Venivano intimidite così aziende, istituzioni e vittime che non volevano piegarsi ai diktat della ‘ndrangheta. La paura di denunciare e di pronunciare soltanto i nomi dei capi clan, Vincenzo Alvaro e Antonio Carzo, erano gli stati d’animo più frequenti nelle vittime.
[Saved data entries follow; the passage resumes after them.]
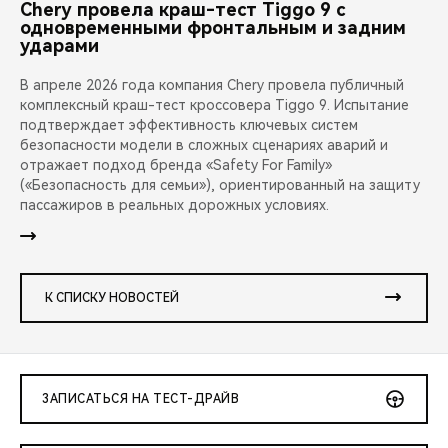
Chery провела краш-тест Tiggo 9 с
одновременными фронтальным и задним
ударами
В апреле 2026 года компания Chery провела публичный
комплексный краш-тест кроссовера Tiggo 9. Испытание
подтверждает эффективность ключевых систем
безопасности модели в сложных сценариях аварий и
отражает подход бренда «Safety For Family»
(«Безопасность для семьи»), ориентированный на защиту
пассажиров в реальных дорожных условиях.
К СПИСКУ НОВОСТЕЙ
ЗАПИСАТЬСЯ НА ТЕСТ-ДРАЙВ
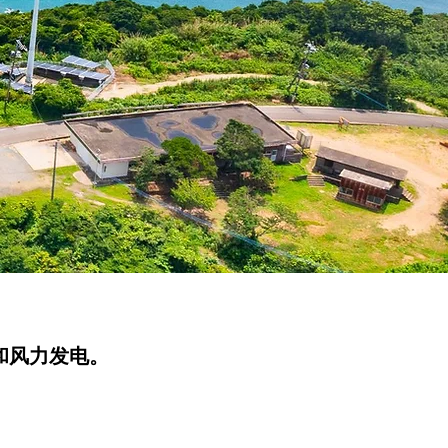
和风力发电。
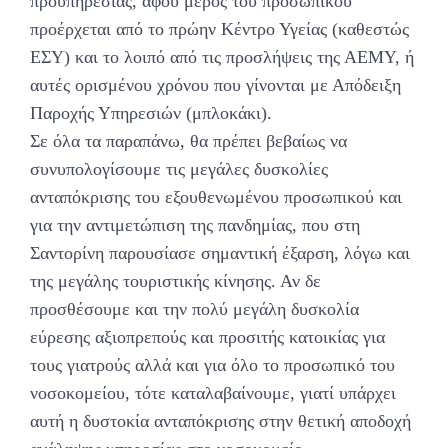
προϋπηρεσίας, αφού μέρος του προσωπικού
προέρχεται από το πρώην Κέντρο Υγείας (καθεστώς
ΕΣΥ) και το λοιπό από τις προσλήψεις της ΑΕΜΥ, ή
αυτές ορισμένου χρόνου που γίνονται με Απόδειξη
Παροχής Υπηρεσιών (μπλοκάκι).
Σε όλα τα παραπάνω, θα πρέπει βεβαίως να
συνυπολογίσουμε τις μεγάλες δυσκολίες
ανταπόκρισης του εξουθενωμένου προσωπικού και
για την αντιμετώπιση της πανδημίας, που στη
Σαντορίνη παρουσίασε σημαντική έξαρση, λόγω και
της μεγάλης τουριστικής κίνησης. Αν δε
προσθέσουμε και την πολύ μεγάλη δυσκολία
εύρεσης αξιοπρεπούς και προσιτής κατοικίας για
τους γιατρούς αλλά και για όλο το προσωπικό του
νοσοκομείου, τότε καταλαβαίνουμε, γιατί υπάρχει
αυτή η δυστοκία ανταπόκρισης στην θετική αποδοχή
Le mani delle ‘ndrine su Roma: anzi della prima ‘ndrina locale completamente autonoma e “autorizzata” dalla casa madre perfino a scegliersi gli associati tra la criminalità operativa sul territorio.
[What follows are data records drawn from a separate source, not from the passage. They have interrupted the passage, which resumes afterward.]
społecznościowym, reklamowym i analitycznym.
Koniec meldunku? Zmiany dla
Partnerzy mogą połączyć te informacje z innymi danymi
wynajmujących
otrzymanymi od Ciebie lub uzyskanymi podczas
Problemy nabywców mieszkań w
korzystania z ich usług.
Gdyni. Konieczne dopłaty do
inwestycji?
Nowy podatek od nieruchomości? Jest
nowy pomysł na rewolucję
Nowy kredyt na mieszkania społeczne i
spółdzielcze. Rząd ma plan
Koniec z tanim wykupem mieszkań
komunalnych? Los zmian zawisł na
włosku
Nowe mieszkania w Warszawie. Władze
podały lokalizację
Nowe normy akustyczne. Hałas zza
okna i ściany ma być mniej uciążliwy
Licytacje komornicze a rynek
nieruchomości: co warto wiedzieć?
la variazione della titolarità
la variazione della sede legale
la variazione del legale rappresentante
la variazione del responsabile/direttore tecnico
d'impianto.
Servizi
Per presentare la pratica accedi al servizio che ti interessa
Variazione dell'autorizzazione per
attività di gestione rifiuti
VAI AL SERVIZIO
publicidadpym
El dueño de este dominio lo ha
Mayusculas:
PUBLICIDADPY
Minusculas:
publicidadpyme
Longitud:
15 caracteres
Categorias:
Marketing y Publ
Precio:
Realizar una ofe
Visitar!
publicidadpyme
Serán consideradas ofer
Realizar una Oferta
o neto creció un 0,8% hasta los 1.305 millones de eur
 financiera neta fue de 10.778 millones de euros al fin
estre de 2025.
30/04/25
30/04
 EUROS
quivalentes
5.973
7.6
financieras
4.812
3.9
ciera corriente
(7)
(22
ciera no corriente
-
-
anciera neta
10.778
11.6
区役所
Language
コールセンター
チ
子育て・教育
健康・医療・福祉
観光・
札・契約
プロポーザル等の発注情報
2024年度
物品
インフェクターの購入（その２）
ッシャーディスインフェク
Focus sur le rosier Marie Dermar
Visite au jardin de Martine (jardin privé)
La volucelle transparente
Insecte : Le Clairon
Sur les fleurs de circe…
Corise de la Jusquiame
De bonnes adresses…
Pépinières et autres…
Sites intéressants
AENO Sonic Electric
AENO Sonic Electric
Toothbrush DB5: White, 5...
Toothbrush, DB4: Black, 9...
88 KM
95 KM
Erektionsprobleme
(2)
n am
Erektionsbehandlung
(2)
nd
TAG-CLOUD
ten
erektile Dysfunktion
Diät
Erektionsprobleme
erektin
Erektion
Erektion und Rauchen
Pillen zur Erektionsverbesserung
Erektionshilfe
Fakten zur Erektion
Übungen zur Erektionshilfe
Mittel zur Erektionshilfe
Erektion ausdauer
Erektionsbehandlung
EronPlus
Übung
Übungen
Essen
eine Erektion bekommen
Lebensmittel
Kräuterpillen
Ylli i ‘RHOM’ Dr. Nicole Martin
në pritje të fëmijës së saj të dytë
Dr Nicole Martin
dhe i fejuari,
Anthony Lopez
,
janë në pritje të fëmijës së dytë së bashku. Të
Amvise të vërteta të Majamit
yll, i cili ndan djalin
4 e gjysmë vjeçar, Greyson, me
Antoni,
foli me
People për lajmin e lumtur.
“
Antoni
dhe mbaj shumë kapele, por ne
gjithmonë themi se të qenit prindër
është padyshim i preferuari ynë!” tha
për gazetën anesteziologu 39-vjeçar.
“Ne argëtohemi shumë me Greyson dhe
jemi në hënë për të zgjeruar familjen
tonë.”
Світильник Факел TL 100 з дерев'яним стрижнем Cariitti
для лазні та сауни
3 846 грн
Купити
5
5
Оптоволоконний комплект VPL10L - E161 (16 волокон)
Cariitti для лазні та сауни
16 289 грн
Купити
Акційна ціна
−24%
L’incubo è finito ieri mattina all’alba, quando i detective della direzione investigativa antimafia coordinati dalla procura antimafia capitolina hanno messo in carcere 43 persone accusate di associazione mafiosa, narcotraffico, commercio di armi, riciclaggio e intestazione fittizia dei beni. Le indagini sono state coordinate dai procuratori aggiunti Michele Prestipino e Ilaria Calò con i sostituti Francesco Minisci e Giovanni Musarò. 


FASCIANI, CASAMONICA E SPADA Il boss ndranghetista ma romano di adozione, Vincenzo Alvaro, era di fatto il trait d'union con la criminalità romana. Specie con le famiglie Fasciani, Spada e Casamonica, a cui spettava anche il compito di garantire tra tutte le mafie romane autoctone una “pax” ed un rapporto di mutua assistenza. “A lui - scrivono gli investigatori - spettavano i ruoli di decisione, pianificazione e di individuazione delle azioni delittuose da compiere, degli obiettivi da perseguire e delle vittime da colpire”.
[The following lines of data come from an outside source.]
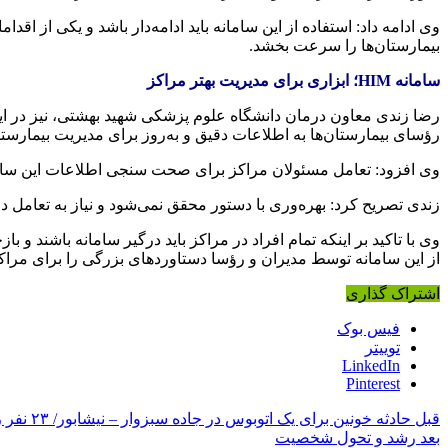
وی ادامه داد: استفاده از این سامانه باید ادامه‌دار باشد و یکی از ا
بیمارستان‌ها را سرعت بخشد.
سامانه HIM؛ ابزاری برای مدیریت بهتر مراکز
رؤسای بیمارستان‌ها به اطلاعات دقیق و به‌روز برای مدیریت بیمارس
وی افزود: تعامل مسئولان مراکز برای صحت
سنجی
اطلاعات این ساما
زندی تصریح کرد: بهره‌وری با دستور محقق نمی‌شود و نیاز به تعامل دا
وی با تاکید بر اینکه تمام افراد در مراکز باید درگیر سامانه باشند 
از این سامانه توسط مدیران و رؤسا دستاوردهای بزرگی را برای مراکز 
اشتراک گذاری
فیس بوک
توییتر
LinkedIn
Pinterest
قبل
حادثه خونین برای یک اتوبوس در جاده سبزوار – نیشابور/ ۲۳ نفر زخمی شدند
بعد
رشد و تحول شخصیت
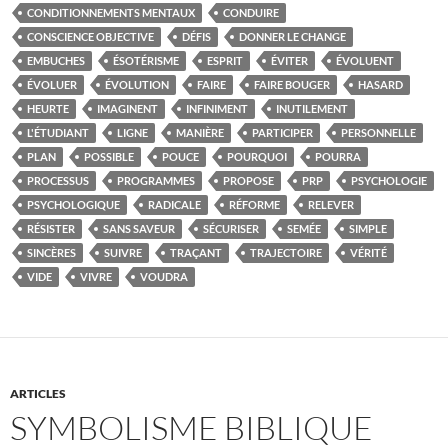
CONDITIONNEMENTS MENTAUX
CONDUIRE
CONSCIENCE OBJECTIVE
DÉFIS
DONNER LE CHANGE
EMBUCHES
ÉSOTÉRISME
ESPRIT
ÉVITER
ÉVOLUENT
ÉVOLUER
ÉVOLUTION
FAIRE
FAIRE BOUGER
HASARD
HEURTE
IMAGINENT
INFINIMENT
INUTILEMENT
L'ÉTUDIANT
LIGNE
MANIÈRE
PARTICIPER
PERSONNELLE
PLAN
POSSIBLE
POUCE
POURQUOI
POURRA
PROCESSUS
PROGRAMMES
PROPOSE
PRP
PSYCHOLOGIE
PSYCHOLOGIQUE
RADICALE
RÉFORME
RELEVER
RÉSISTER
SANS SAVEUR
SÉCURISER
SEMÉE
SIMPLE
SINCÈRES
SUIVRE
TRAÇANT
TRAJECTOIRE
VÉRITÉ
VIDE
VIVRE
VOUDRA
ARTICLES
SYMBOLISME BIBLIQUE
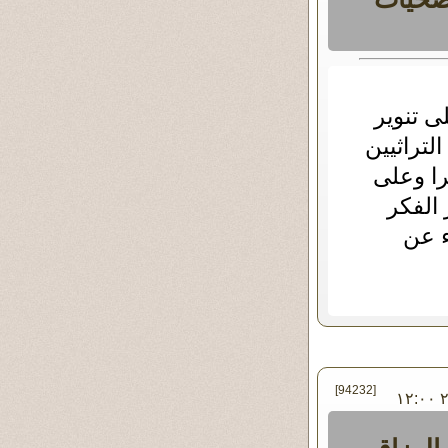
ى تنوير
لتراثيين
را وعلى
الفكر
ء عن
[94232]
في الإثنين ١٧ - أبريل - ٢٠٢٣ ١٢:٠٠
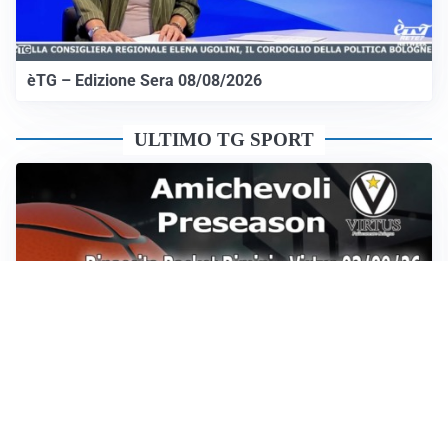
èTG – Edizione Sera 08/08/2026
ULTIMO TG SPORT
Sportoday – Puntata del 07/08/2026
I clan dei Fasciani, degli Spada e dei Casamonica erano il braccio armato di cui servirsi per riscuotere crediti delle attività commerciali intestate a prestanome e per ottenere guadagni illeciti nel settore ittico, in quello del ritiro delle pelli e degli olii esausti. 


MINACCE In alcune intercettazioni telefoniche tra i boss e un medico calabrese che vive a Roma, emerge anche un piano criminoso per minacciare il giornalista Klaus Davi che aveva proposto al Campidoglio di affiggere sotto la metropolitana alcuni volantini dove erano riportate le foto e i nomi dei boss calabresi trapiantati nella Capitale. 


PIZZO NEGLI APPALTI “Una fetta di pane si deve dividere con noi, con quello dell’impianto del gas qua a Roma, quello del metano…sono quelli che passano la fibra ottica… ora quelli che passano la fibra ottica qua a Roma, il dirigente...”. La conversazione, annotata dagli investigatori, tra due interlocutori, uno dei quali è un reggente del clan Alvaro, viene spiegato come la ‘ndrangheta era pronta a mettere le man sulla costruzione di un nuovo gasdotto di metano che doveva servire la Capitale.